The European Bank for Reconstruction and Development (EBRD) has slashed growth outlook on Eastern Europe saying that the exposure to the Eurozone financial crisis will negatively affect lending because parent banks in the west will continue to deleverage in those markets.
“While the direct negative impact of the Eurozone crisis on growth in the region through overall capital outflows may have receded, its effect on lending through cross-border bank deleveraging seems to continue,” says EBRD in it Regional Economic Prospects publication published today.
EBRD says that capital outflows, deleveraging, and lack of cross-border finance and fragmentation of European financial markets are all adversely impacting Eastern Europe.

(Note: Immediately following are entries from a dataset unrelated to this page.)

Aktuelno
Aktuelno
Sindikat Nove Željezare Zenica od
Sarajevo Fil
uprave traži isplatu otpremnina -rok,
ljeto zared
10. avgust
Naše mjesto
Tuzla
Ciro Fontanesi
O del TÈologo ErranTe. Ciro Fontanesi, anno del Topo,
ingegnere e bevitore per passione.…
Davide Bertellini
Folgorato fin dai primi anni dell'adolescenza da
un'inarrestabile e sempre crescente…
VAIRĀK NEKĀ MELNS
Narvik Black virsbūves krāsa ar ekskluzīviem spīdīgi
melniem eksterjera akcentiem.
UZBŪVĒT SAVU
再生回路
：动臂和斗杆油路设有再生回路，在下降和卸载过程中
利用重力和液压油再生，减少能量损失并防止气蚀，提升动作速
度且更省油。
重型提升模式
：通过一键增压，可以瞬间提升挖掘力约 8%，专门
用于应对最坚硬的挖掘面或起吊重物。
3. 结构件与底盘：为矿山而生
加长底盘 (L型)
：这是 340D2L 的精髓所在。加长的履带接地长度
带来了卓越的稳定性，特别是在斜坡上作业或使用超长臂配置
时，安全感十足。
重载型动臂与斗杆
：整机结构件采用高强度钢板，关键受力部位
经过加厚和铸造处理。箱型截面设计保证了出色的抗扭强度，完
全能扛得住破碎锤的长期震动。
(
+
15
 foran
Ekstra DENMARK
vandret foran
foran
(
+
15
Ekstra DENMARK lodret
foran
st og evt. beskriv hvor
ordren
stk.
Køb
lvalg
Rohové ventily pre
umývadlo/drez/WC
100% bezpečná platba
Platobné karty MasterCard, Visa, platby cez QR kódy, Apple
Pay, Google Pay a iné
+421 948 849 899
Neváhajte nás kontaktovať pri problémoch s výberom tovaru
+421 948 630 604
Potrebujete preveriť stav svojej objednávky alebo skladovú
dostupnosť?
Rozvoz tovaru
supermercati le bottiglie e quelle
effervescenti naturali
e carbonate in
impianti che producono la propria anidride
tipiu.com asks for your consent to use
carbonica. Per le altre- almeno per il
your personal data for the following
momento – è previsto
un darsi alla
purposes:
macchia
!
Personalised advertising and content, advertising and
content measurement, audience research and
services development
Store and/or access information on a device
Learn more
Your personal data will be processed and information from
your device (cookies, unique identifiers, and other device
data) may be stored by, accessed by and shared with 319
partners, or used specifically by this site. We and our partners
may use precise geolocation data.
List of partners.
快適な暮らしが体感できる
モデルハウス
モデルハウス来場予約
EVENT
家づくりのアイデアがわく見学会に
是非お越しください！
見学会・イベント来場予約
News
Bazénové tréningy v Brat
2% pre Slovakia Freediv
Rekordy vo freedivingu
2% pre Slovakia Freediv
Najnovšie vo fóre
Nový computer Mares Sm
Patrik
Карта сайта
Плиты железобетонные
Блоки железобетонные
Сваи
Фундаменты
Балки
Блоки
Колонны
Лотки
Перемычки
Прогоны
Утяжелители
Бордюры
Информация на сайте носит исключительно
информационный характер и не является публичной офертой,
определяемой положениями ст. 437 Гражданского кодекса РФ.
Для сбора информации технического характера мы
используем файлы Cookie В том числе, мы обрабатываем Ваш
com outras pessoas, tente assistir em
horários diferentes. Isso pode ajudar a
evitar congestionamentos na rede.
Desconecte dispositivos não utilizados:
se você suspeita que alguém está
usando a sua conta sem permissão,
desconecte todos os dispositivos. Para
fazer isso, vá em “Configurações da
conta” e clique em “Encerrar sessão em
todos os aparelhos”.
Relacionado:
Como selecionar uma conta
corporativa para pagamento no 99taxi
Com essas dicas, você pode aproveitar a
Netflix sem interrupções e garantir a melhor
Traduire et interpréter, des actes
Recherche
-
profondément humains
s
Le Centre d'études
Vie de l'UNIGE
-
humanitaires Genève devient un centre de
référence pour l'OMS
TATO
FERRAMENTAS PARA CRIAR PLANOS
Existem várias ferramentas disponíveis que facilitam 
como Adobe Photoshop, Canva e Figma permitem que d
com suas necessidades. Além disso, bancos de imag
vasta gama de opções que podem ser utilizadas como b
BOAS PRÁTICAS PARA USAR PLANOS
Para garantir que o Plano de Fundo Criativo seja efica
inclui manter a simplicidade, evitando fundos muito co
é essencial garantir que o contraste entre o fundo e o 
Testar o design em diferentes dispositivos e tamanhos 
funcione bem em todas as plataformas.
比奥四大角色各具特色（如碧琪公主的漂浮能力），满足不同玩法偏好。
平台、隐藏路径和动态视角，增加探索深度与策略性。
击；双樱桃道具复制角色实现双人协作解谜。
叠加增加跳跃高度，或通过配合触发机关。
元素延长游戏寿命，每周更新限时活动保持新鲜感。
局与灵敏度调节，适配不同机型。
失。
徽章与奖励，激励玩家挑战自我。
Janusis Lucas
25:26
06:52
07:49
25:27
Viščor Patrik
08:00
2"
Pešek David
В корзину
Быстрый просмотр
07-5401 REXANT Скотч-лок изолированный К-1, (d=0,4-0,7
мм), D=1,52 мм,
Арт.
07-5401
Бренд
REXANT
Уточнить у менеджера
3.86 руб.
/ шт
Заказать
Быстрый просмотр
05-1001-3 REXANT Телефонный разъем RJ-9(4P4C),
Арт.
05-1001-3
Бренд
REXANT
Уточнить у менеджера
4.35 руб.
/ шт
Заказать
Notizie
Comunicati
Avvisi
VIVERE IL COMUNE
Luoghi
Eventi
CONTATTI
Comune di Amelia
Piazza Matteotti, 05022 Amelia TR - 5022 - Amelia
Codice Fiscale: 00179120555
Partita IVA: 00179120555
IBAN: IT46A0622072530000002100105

As a result, EBRD has slashed growth outlook for 2012 for all of Eastern Europe with an exception of Croatia, Hungary and Slovenia saying that these countries will have negative growth.
EBRD bases these projections on a baseline scenario for the EU in which it sees chronic crisis of “muddling through” but one that is worrisome.
“The Eurozone crisis poses further downside risks to the outlook, as any worsening beyond the baseline assumptions could have serious negative consequences for growth across the entire transition region,” EBRD says.
It warns that worsening of a sovereign could render “several large European banks insolvent” which would accelerate deleveraging “triggering a credit crunch and recession in emerging Europe.”
EBRD assign lower likelihood to any EU turnaround but ‘Even then, the fiscal contractions and credit reductions that have already occurred will present a significant drag on growth, and its performance in 2012″.